City Hall has disowned a deal where Jamia Mosque is seeking Sh3.9 billion for ceding land used to build a matatu terminus at Nairobi’s Globe Cinema roundabout.
The Nairobi County government has told the Environment and Lands Courts (ELC) it did not request the National Lands Commission (NLC) to forcibly acquire the 5.14-acre land.
The commission reckons it will seek the billions from City Hall for onward transfer to the trustees of Jamia Mosque who have sued the government for the payout.
In a sworn affidavit before the court, Patrick Mbogo, the county executive committee member for Urban Planning, says the Nairobi County government has never budgeted for the acquisition of the mosque’s land, nor “has it provided for it in the county integrated development plan (CIDP)”.
Mr Mbogo also says the Registered Trustees of Jamia Mosque who filed the case, “instituted it in bad faith and is fashioned to force it to acquire the property”.
The county government says this will force it to unjustly spend taxpayers’ resources.
“The Nairobi City County Government did not at any point sanction the NLC to publish Gazette Notice 643 of January 19, 2023, notifying the public of the inquiry into the proposed compulsory acquisition of the property on its behalf,” Mr Mbogo says in the affidavit dated March 10.
The county government has urged the court to quash the gazette notice through which the land in question was acquired.
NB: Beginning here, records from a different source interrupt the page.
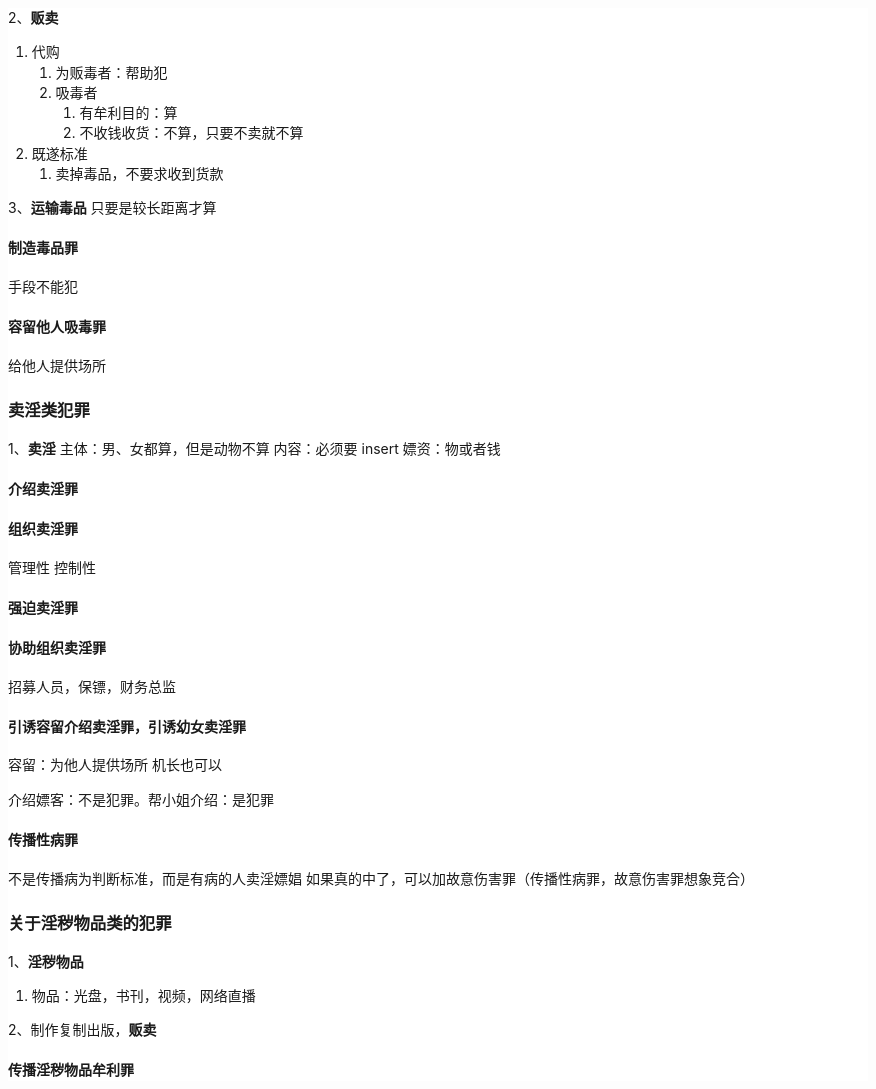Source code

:2、**贩卖**
1. 代购
	1. 为贩毒者：帮助犯
	2. 吸毒者
		1. 有牟利目的：算
		2. 不收钱收货：不算，只要不卖就不算
2. 既遂标准
	1. 卖掉毒品，不要求收到货款

3、**运输毒品**
只要是较长距离才算

#### 制造毒品罪
手段不能犯

#### 容留他人吸毒罪
给他人提供场所

### 卖淫类犯罪
1、**卖淫**
主体：男、女都算，但是动物不算
内容：必须要 insert
嫖资：物或者钱

#### 介绍卖淫罪

#### 组织卖淫罪
管理性
控制性

#### 强迫卖淫罪


#### 协助组织卖淫罪
招募人员，保镖，财务总监

#### 引诱容留介绍卖淫罪，引诱幼女卖淫罪
容留：为他人提供场所
机长也可以


介绍嫖客：不是犯罪。帮小姐介绍：是犯罪


#### 传播性病罪
不是传播病为判断标准，而是有病的人卖淫嫖娼
如果真的中了，可以加故意伤害罪（传播性病罪，故意伤害罪想象竞合）

### 关于淫秽物品类的犯罪
1、**淫秽物品**
1. 物品：光盘，书刊，视频，网络直播

2、制作复制出版，**贩卖**
#### 传播淫秽物品牟利罪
Mr Mbogo also says the gazette notice by the commission was not approved by the county government and therefore amounts “to a violation of the constitutional principles of public participation, devolution and consultation as enshrined in Articles 10, 174 of the Constitution of Kenya 2010”.
“Further it says under Section 108 of the Land Act 2012 any intention by the NLC to acquire the Jamia Mosque land for public utility would have been initiated by the county executive responsible for matters related to land. This has never happened,” Mr Mbogo says.
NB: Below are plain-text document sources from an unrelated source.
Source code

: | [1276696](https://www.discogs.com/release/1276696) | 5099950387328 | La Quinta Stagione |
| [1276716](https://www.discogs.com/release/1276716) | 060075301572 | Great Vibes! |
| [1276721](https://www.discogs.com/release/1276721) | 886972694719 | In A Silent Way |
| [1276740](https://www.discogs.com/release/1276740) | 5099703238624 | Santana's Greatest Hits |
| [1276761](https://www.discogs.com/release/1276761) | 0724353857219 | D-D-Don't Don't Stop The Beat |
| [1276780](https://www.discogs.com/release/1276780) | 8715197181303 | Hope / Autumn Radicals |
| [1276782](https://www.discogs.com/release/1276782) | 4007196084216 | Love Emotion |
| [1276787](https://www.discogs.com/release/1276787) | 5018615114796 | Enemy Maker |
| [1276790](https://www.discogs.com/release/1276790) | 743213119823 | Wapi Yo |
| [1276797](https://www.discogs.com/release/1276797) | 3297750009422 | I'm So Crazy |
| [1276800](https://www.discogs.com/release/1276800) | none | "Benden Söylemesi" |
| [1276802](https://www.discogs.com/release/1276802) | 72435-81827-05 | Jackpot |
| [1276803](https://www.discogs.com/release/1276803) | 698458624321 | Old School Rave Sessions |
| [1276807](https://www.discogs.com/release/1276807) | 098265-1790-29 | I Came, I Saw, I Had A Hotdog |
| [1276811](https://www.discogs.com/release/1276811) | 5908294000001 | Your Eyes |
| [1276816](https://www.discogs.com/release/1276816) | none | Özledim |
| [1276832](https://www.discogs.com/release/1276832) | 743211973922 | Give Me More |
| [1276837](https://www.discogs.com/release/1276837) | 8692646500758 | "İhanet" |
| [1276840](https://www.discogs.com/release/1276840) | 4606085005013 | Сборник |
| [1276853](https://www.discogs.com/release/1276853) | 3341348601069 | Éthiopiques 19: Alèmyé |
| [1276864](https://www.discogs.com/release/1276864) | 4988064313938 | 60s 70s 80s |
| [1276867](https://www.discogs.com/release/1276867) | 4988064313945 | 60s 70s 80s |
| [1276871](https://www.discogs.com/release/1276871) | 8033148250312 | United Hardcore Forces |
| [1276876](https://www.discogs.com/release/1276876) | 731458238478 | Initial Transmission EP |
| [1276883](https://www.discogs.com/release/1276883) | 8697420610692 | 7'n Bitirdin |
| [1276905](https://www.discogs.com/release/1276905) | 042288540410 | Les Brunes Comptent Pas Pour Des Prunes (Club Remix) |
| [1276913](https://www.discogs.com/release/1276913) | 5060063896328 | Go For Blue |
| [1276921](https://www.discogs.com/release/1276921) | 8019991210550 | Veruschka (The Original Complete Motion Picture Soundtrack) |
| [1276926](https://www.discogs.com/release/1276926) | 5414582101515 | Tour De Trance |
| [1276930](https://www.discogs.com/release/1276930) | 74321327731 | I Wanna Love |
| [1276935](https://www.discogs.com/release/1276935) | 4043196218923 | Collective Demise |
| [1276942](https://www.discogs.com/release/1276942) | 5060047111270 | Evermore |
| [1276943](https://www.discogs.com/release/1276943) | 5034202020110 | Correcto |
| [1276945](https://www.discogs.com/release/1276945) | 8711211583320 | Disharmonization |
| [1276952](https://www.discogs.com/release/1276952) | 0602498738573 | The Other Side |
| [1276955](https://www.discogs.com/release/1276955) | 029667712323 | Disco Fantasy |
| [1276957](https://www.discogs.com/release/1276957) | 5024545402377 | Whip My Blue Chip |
He adds that involving the Nairobi City county executive committee member responsible for lands remains a mandatory requirement to validate any compulsory acquisition of land, and “failure to secure such approval renders the entire process legally untenable”.
City Hall has also fought the claimant’s assertions that Nairobi City County is the predecessor of the Nairobi Metropolitan Services (NMS), saying it is the City Council of Nairobi.
NMS was established in March 2020 following a deed of transfer from Nairobi County to the national government.
The transfer encompassed key functions such as health services, transport, public works and planning. The county government says in the handover report from NMS, that the land in question was not mentioned.
The NMS had identified the Globe Cinema roundabout for use as a bus terminus to help in decongesting the central business district (CBD), but the project did not commence before the its tenure ended.
The land parcel has been acting as a holding zone for public service vehicles.
The court has been informed that without such approval, any subsequent steps towards compulsory acquisition would be procedurally flawed, illegal, and subject to nullification by the courts.
The Registered Trustees of Jamia Masjid Ahle Sunait Wal Jamiat (Jamia Mosque) is seeking a compensation of Sh3.926 billion from the Lands Commission.
In a case filed under a certificate of urgency at the Environment and Land Court, the trustees argue that there has been a one-and-a-half-year delay in compensating Jamia Mosque for the prime land.
NLC, through its lawyer Titus Koceyo, said the land is still the property of the mosque.
The commission said that the government had only expressed an intention to acquire the land via gazette notices but had not yet moved into the property to develop it as intended.
The court has directed all the parties to file written submissions before March 24, 2025 when the case will be heard.